Orlic è considerato il padre della pallanuoto jugoslava?
“No, perché la Jugoslavia ha avuto una lunga tradizione di pallanuoto e ci sono state altre figure molto importanti tra le due guerre. Lui però è stato probabilmente il più decisivo dopo la seconda guerra”.

Quali altri allenatori le va di citare come fonte di ispirazione?
“Ranzo Zeravica, allenatore della Nazionale di pallacanestro. Gestire una squadra di basket a livello di gruppo è molto simile ad una di pallanuoto. Il calcio è diverso, c’è troppo professionismo e dappertutto è una specie di religione. Un altro allenatore di pallanuoto che voglio nominare è l’ungherese Deszo Gyarmati, tre medaglie alle olimpiadi”.

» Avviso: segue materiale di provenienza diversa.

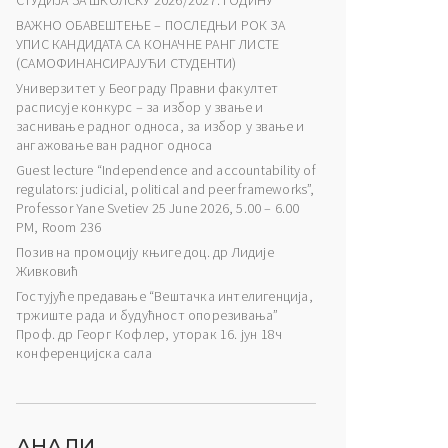
СТУДИЈА ЗА ШКОЛСКУ 2026/2027. ГОДИНУ
ВАЖНО ОБАВЕШТЕЊЕ – ПОСЛЕДЊИ РОК ЗА
УПИС КАНДИДАТА СА КОНАЧНЕ РАНГ ЛИСТЕ
(САМОФИНАНСИРАЈУЋИ СТУДЕНТИ)
Универзитет у Београду Правни факултет
расписује конкурс – за избор у звање и
заснивање радног односа, за избор у звање и
ангажовање ван радног односа
Guest lecture “Independence and accountability of
regulators: judicial, political and peer frameworks”,
Professor Yane Svetiev 25 June 2026, 5.00 – 6.00
PM, Room 236
Позив на промоцију књиге доц. др Лидије
Живковић
Гостујуће предавање “Вештачка интелигенција,
тржиште рада и будућност опорезивања”
Проф. др Георг Кофлер, уторак 16. јун 18ч
конференцијска сала
АНАЛИ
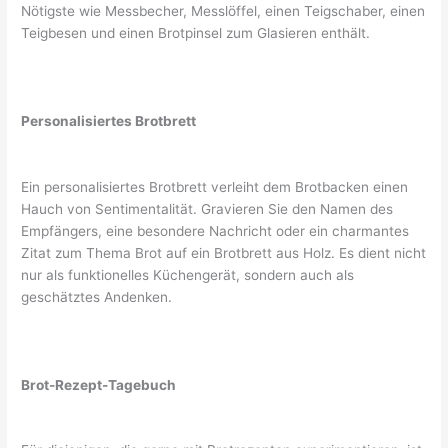
Nötigste wie Messbecher, Messlöffel, einen Teigschaber, einen
Teigbesen und einen Brotpinsel zum Glasieren enthält.
Personalisiertes Brotbrett
Ein personalisiertes Brotbrett verleiht dem Brotbacken einen
Hauch von Sentimentalität. Gravieren Sie den Namen des
Empfängers, eine besondere Nachricht oder ein charmantes
Zitat zum Thema Brot auf ein Brotbrett aus Holz. Es dient nicht
nur als funktionelles Küchengerät, sondern auch als
geschätztes Andenken.
Brot-Rezept-Tagebuch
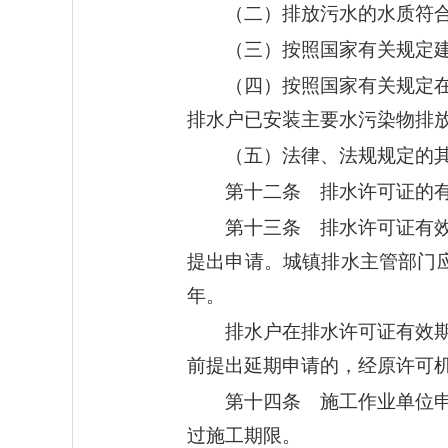
（二）排放污水的水质符
（三）按照国家有关规定
（四）按照国家有关规定
排水户已安装主要水污染物排
（五）法律、法规规定的
第十二条 排水许可证的有
第十三条 排水许可证有
提出申请。城镇排水主管部门
年。
排水户在排水许可证有效
前提出延期申请的，经原许可
第十四条 施工作业单位
过施工期限。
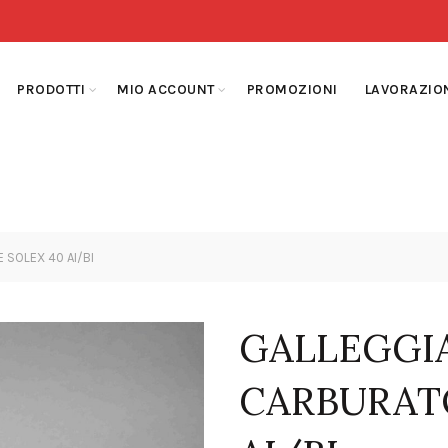
PRODOTTI
MIO ACCOUNT
PROMOZIONI
LAVORAZIO
SOLEX 40 AI/BI
GALLEGGI
CARBURAT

È un appassionato di tutti gli sport?
“Seguo tutti gli sport con il pallone. Anche la pallamano. Oggi dipingo molto, ora posso realizzare tutte le idee pittoriche che ho in testa perché quando giocavo o allenavo non avevo tempo a disposizione. Sono inoltre attivo nella federazione croata”.

Da commissario tecnico si relazionava con i ct delle altre Nazionali del Paese?
“La comunicazione con i colleghi di altri sport è stata molto buona in Jugoslavia. Devo dire che anche in Italia lo scambio è stato fruttuoso con Arrigo Sacchi, Ettore Messina e Georges Coste. Il Coni ha svolto un ruolo decisivo creando occasioni per farci stare insieme: professionalmente ne uscivamo sempre migliorati da questi incontri”.

Per le convocazioni della Jugoslavia unita era costretto a fare delle scelte geopolitiche, per non scontentare nessuna repubblica?
“No, io ho sempre chiamato quelli che facevano diventare migliore la mia squadra. Le etnie, le religioni, la politica non hanno mai condizionato il mio lavoro e le mie scelte. Non esisteva proprio! Per tradizione i più bravi erano i croati, perché vanno al mare già da bambini. Poi la pallanuoto è arrivata dappertutto ed è diventata uno sport che piaceva ai giovani”.

Da giocatore ha militato moltissimi anni in Nazionale, giocando tantissimo prima con Spalato e poi con il Partizan.
“Ho conquistato l’argento olimpico nel 1980 e vinto la Coppa dei Campioni con il club, ma l’oro olimpico è un’altra cosa. I Giochi rappresentano il massimo per uno sportivo. Da giocatore non ho ottenuto i risultati che avrei ottenuto poi da allenatore. Per me fu doloroso e quindi ho intrapreso la mia carriera da allenatore con un’enorme ambizione”.

Cosa mancava a quella Jugoslavia?
“Avevamo una classe individuale incredibile, ma è sempre mancato qualcosa, forse a livello dirigenziale. A Messico ’68 abbiamo vinto l’oro, ma io ero là come riserva, il dodicesimo uomo”.

Quella con la Pro Recco è stata l’ultima sua esperienza da allenatore?
“Sì, ho chiuso definitivamente”.

Cosa si insegna a un campione come Francesco Di Fulvio, che proprio in Liguria ha avuto modo di allenare?
“Si insegnano molte piccole cose anche a un talento enorme. Per esempio lo si aiuta a livello psicologico, ad esprimere le sue qualità nelle competizioni più importanti”.

Cosa ne pensa della polemica creata da Dante Dettamanti negli States?
“È stato il mio assistente in America ed è andato tutto bene, poi ha scritto che il mio modo di giocare andasse contro la pallanuoto, sostenendo fosse troppo fisico. Sono punti di vista. Io volevo vincere e ho vinto tutto. Ma è stata una normale polemica nel nostro mondo tra chi fa lo stesso mestiere”.

Quattro ori olimpici, lei è stato il più grande allenatore di pallanuoto di sempre?
“Non mi considero tale, ma se qualcuno mi qualifica così, a me sta bene”.